## Required action
The records below are to be transcribed exactly, with the pictures removed.

## The input

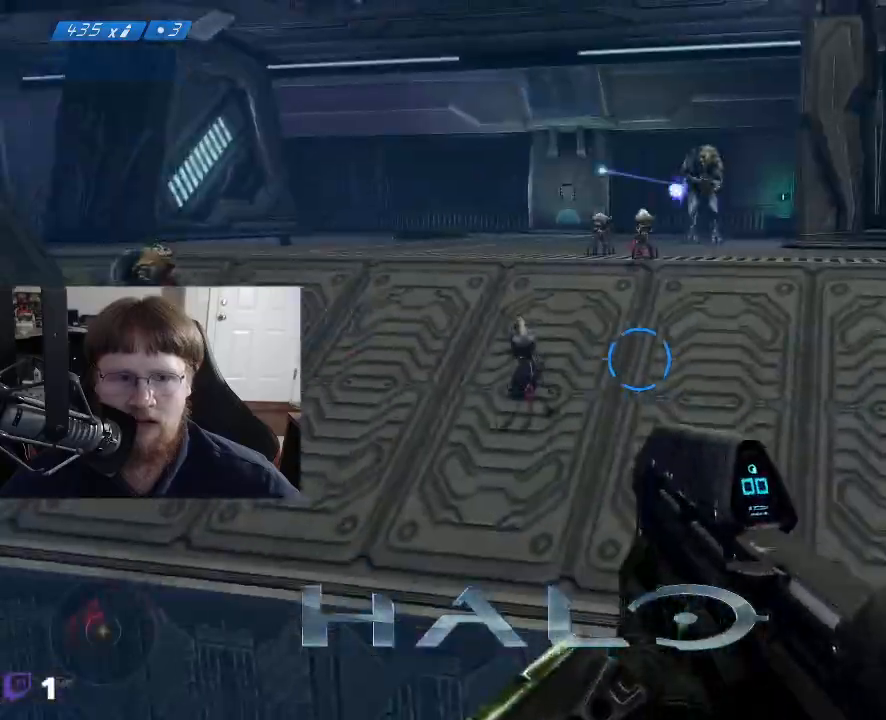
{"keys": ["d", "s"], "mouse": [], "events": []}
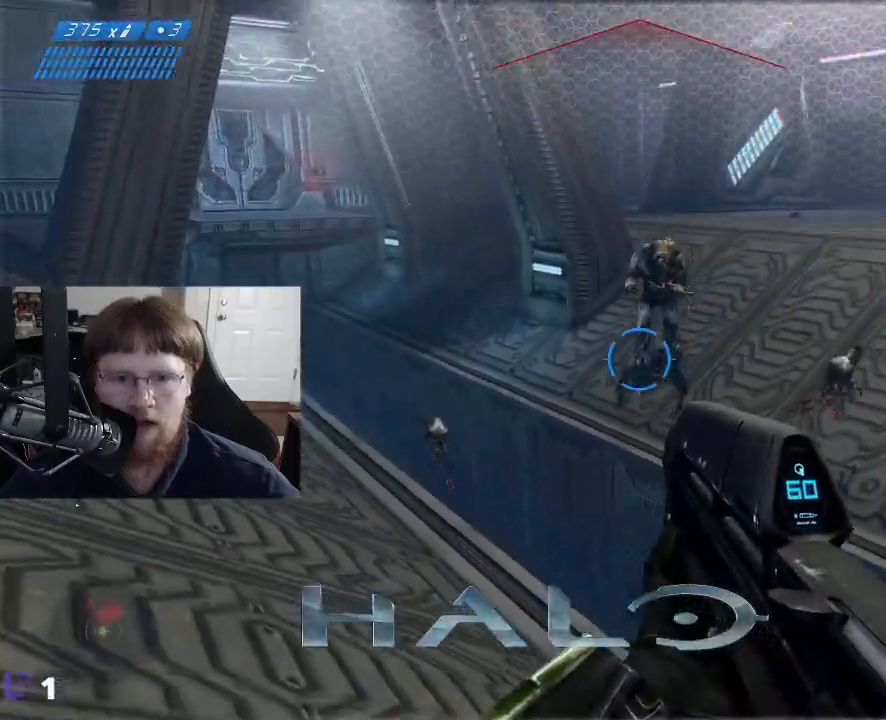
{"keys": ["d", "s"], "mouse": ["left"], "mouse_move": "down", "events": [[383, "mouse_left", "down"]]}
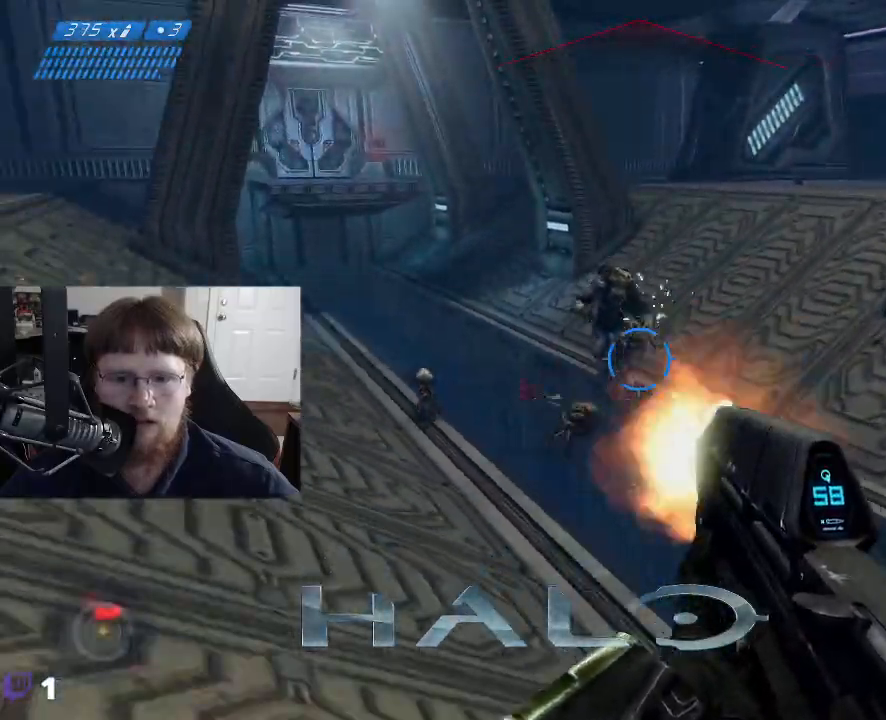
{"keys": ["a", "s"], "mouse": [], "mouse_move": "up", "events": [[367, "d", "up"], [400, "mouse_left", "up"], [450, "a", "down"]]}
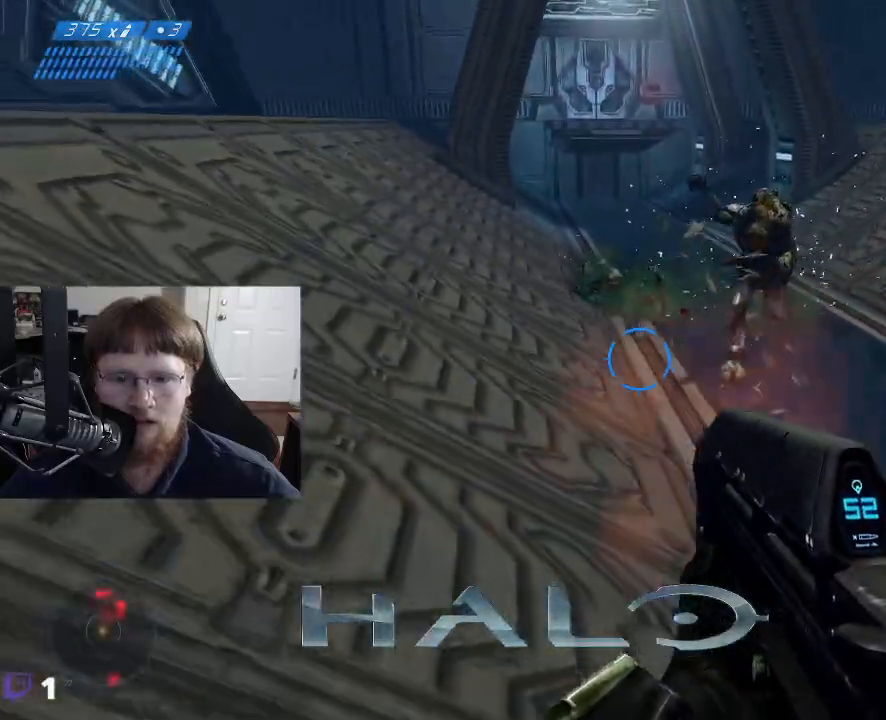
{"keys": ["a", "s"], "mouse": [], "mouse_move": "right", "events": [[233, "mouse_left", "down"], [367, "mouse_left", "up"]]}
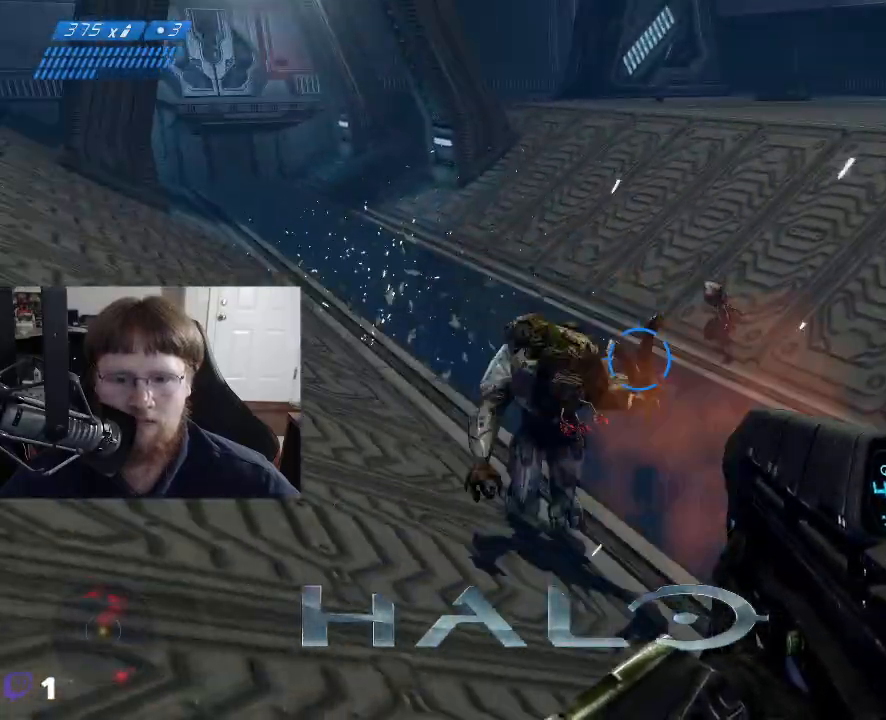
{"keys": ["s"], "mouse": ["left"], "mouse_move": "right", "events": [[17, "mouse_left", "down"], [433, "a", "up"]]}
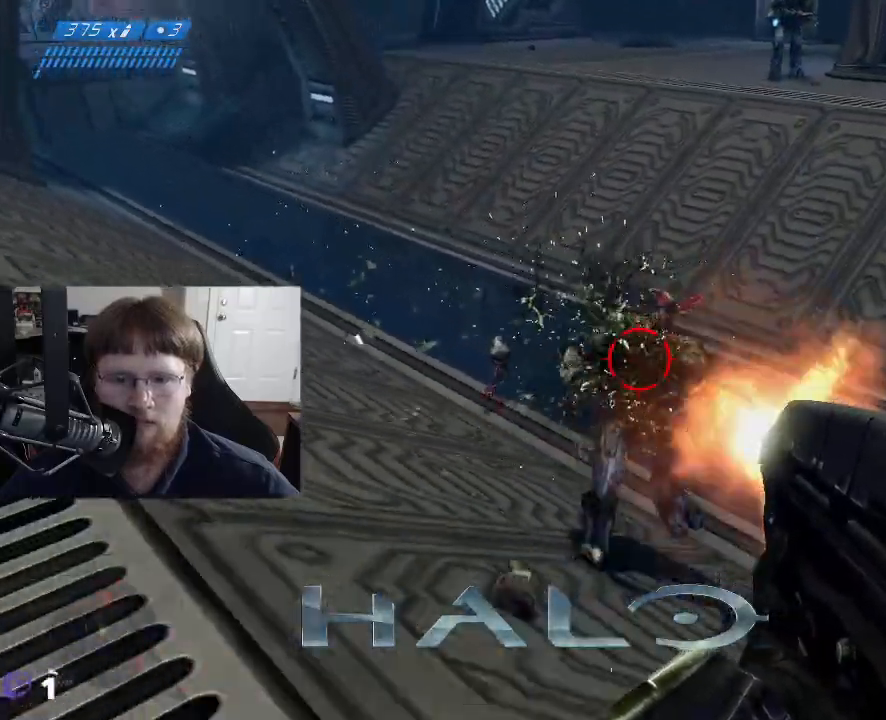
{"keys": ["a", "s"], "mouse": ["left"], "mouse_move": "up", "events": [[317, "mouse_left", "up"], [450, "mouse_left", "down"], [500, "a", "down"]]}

## Completed task
{"keys": ["d", "s"], "mouse": [], "events": []}
{"keys": ["d", "s"], "mouse": ["left"], "mouse_move": "down", "events": [[383, "mouse_left", "down"]]}
{"keys": ["a", "s"], "mouse": [], "mouse_move": "up", "events": [[367, "d", "up"], [400, "mouse_left", "up"], [450, "a", "down"]]}
{"keys": ["a", "s"], "mouse": [], "mouse_move": "right", "events": [[233, "mouse_left", "down"], [367, "mouse_left", "up"]]}
{"keys": ["s"], "mouse": ["left"], "mouse_move": "right", "events": [[17, "mouse_left", "down"], [433, "a", "up"]]}
{"keys": ["a", "s"], "mouse": ["left"], "mouse_move": "up", "events": [[317, "mouse_left", "up"], [450, "mouse_left", "down"], [500, "a", "down"]]}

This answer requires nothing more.